Introduction
According to Carrington, ‘sport provides a contested arena through which competing definitions of race, gender, sexuality, class, and region are articulated’ (2008: 424). In the context of race more specifically, when people speak of racism, they often allude to two distinct social practices – namely antilocution and physical attack (see Allport, 1954). Language is rightly an important social practice (Bourdieu, 1991), which in turns shapes other social practices to do with the expression of racism.
A high-profile example of when this issue reared its ugly head took place in 2004 when former manager Ron Atkinson – who perhaps most famously guided Manchester United to win the FA Cup (the Football Association Challenge Cup) in 1983 – then an ITV football pundit, resigned after making overtly racist comments about Chelsea football player Marcel Desailly. ‘Big Ron’, as he was affectionately known in the football industry, unwittingly believed his broadcast had finished and his microphone had been muted. In making reference to what he perceived to be the poor performance of the French defender, who had been playing in a Champions League match for Chelsea against Monaco, Atkinson said, ‘He’s what is known in some schools as a fucking lazy thick n****r’ (quoted in Prior, 2004). Atkinson’s conversation was picked up by microphones which ordinarily would have been switched off once the broadcast from the stadium had ended. The remarks were inadvertently broadcast to an international audience. Big Ron was ‘outed’ as a ‘closet racist’, with some expressing disbelief that a manager renowned for having given fledgling Black players a so-called ‘chance’ when others were unwilling to do so way back in the 1970s could express such sentiments.

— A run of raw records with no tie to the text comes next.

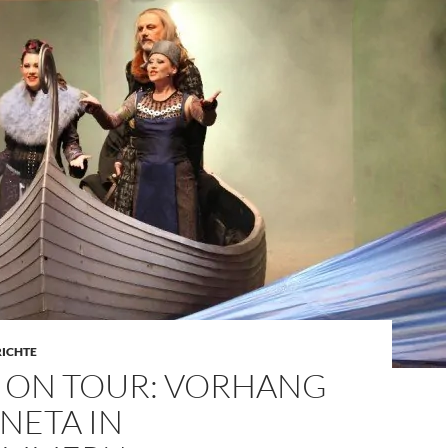
RICHTE
 ON TOUR: VORHANG
INETA IN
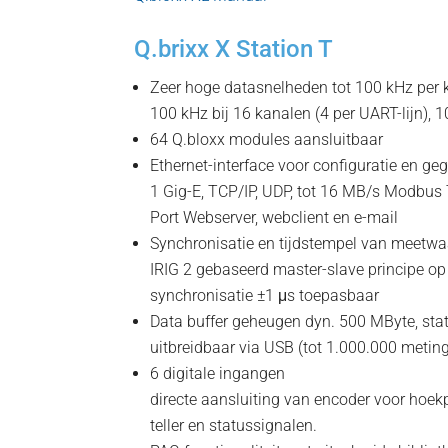
Q.brixx X Station T
Zeer hoge datasnelheden tot 100 kHz per 
100 kHz bij 16 kanalen (4 per UART-lijn), 
64 Q.bloxx modules aansluitbaar
Ethernet-interface voor configuratie en ge
1 Gig-E, TCP/IP, UDP, tot 16 MB/s Modbus 
Port Webserver, webclient en e-mail
Synchronisatie en tijdstempel van meetw
IRIG 2 gebaseerd master-slave principe 
synchronisatie ±1 μs toepasbaar
Data buffer geheugen dyn. 500 MByte, stat
uitbreidbaar via USB (tot 1.000.000 metin
6 digitale ingangen
directe aansluiting van encoder voor hoekp
teller en statussignalen.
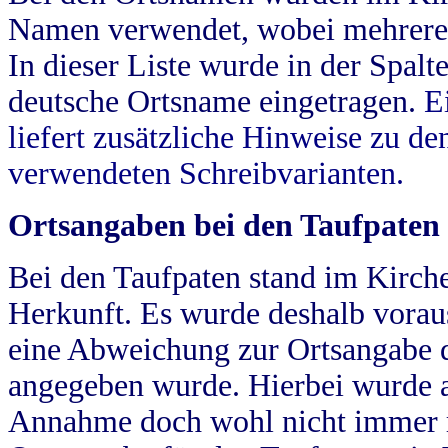
Namen verwendet, wobei mehrere
In dieser Liste wurde in der Spalt
deutsche Ortsname eingetragen.
E
liefert zusätzliche Hinweise zu 
verwendeten Schreibvarianten.
Ortsangaben bei den Taufpaten
Bei den Taufpaten stand im Kirch
Herkunft. Es wurde deshalb vorausg
eine Abweichung zur Ortsangabe d
angegeben wurde. Hierbei wurde all
Annahme doch wohl nicht immer ric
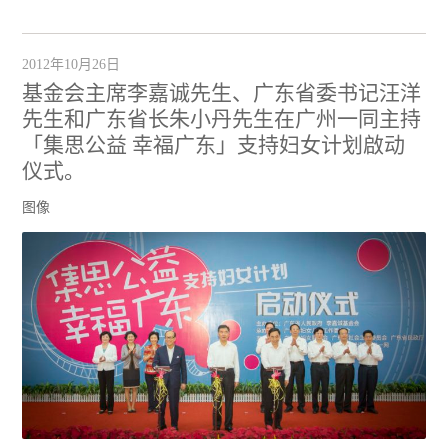
2012年10月26日
基金会主席李嘉诚先生、广东省委书记汪洋
先生和广东省长朱小丹先生在广州一同主持
「集思公益 幸福广东」支持妇女计划啟动
仪式。
图像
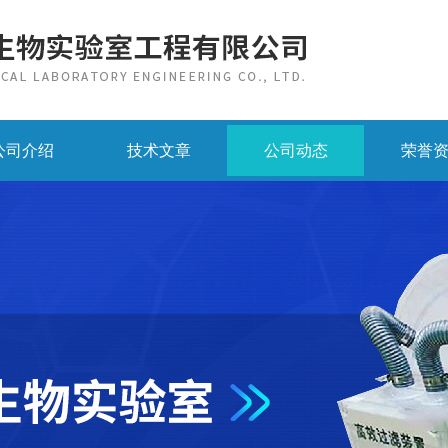
公司介绍
技术文章
公司动态
荣誉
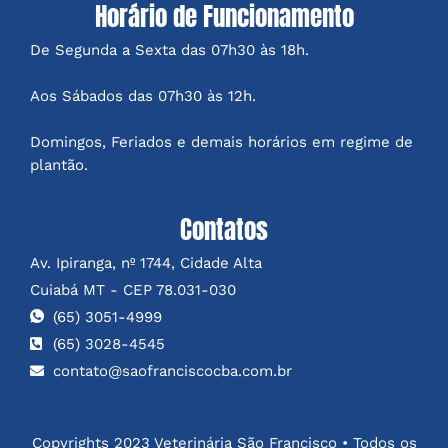
Horário de Funcionamento
De Segunda a Sexta das 07h30 às 18h.
Aos Sábados das 07h30 às 12h.
Domingos, Feriados e demais horários em regime de
plantão.
Contatos
Av. Ipiranga, nº 1744, Cidade Alta
Cuiabá MT - CEP 78.031-030
(65) 3051-4999
(65) 3028-4545
contato@saofranciscocba.com.br
Copyrights 2023 Veterinária São Francisco • Todos os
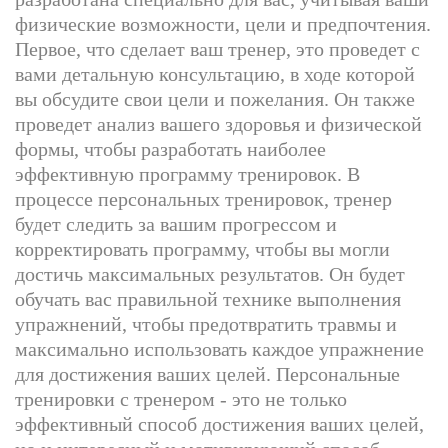
физические возможности, цели и предпочтения.
Первое, что сделает ваш тренер, это проведет с
вами детальную консультацию, в ходе которой
вы обсудите свои цели и пожелания. Он также
проведет анализ вашего здоровья и физической
формы, чтобы разработать наиболее
эффективную программу тренировок. В
процессе персональных тренировок, тренер
будет следить за вашим прогрессом и
корректировать программу, чтобы вы могли
достичь максимальных результатов. Он будет
обучать вас правильной технике выполнения
упражнений, чтобы предотвратить травмы и
максимально использовать каждое упражнение
для достижения ваших целей. Персональные
тренировки с тренером - это не только
эффективный способ достижения ваших целей,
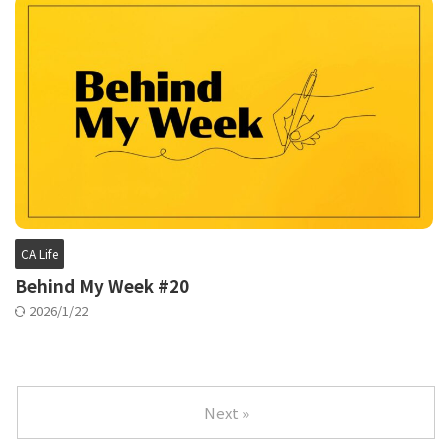
CA Life
Behind My Week #20
2026/1/22
Next »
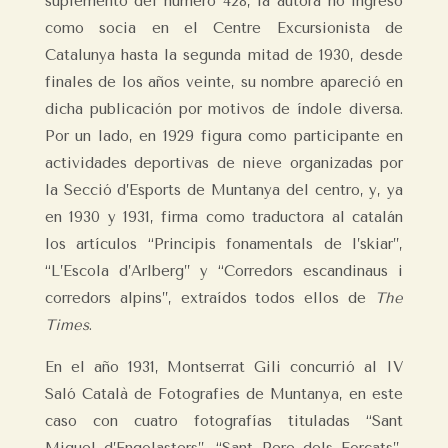
suplemento del número 428, la autora no ingresó
como socia en el Centre Excursionista de
Catalunya hasta la segunda mitad de 1930, desde
finales de los años veinte, su nombre apareció en
dicha publicación por motivos de índole diversa.
Por un lado, en 1929 figura como participante en
actividades deportivas de nieve organizadas por
la Secció d’Esports de Muntanya del centro, y, ya
en 1930 y 1931, firma como traductora al catalán
los artículos “Principis fonamentals de l’skiar”,
“L’Escola d’Arlberg” y “Corredors escandinaus i
corredors alpins”, extraídos todos ellos de
The
Times
.
En el año 1931, Montserrat Gili concurrió al IV
Saló Català de Fotografies de Muntanya, en este
caso con cuatro fotografías tituladas “Sant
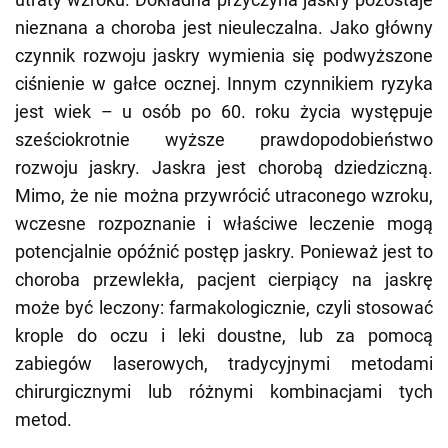
nieznana a choroba jest nieuleczalna. Jako główny
czynnik rozwoju jaskry wymienia się podwyższone
ciśnienie w gałce ocznej. Innym czynnikiem ryzyka
jest wiek – u osób po 60. roku życia występuje
sześciokrotnie wyższe prawdopodobieństwo
rozwoju jaskry. Jaskra jest chorobą dziedziczną.
Mimo, że nie można przywrócić utraconego wzroku,
wczesne rozpoznanie i właściwe leczenie mogą
potencjalnie opóźnić postęp jaskry. Ponieważ jest to
choroba przewlekła, pacjent cierpiący na jaskrę
może być leczony: farmakologicznie, czyli stosować
krople do oczu i leki doustne, lub za pomocą
zabiegów laserowych, tradycyjnymi metodami
chirurgicznymi lub różnymi kombinacjami tych
metod.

Those who sought to defend Atkinson the man while at the same time censuring his comments pointed out that at best there seemed to be a level of dissonance between his verbalizations and his social practices, which appeared at face value to be antiracist. In an attempt to defend himself, Atkinson pleaded: ‘I have had Cyrille [Regis] and big Paul Williams both on the phone. I was one of the first, if not the first, to play black players’ (Kelso, 2004, square brackets in original).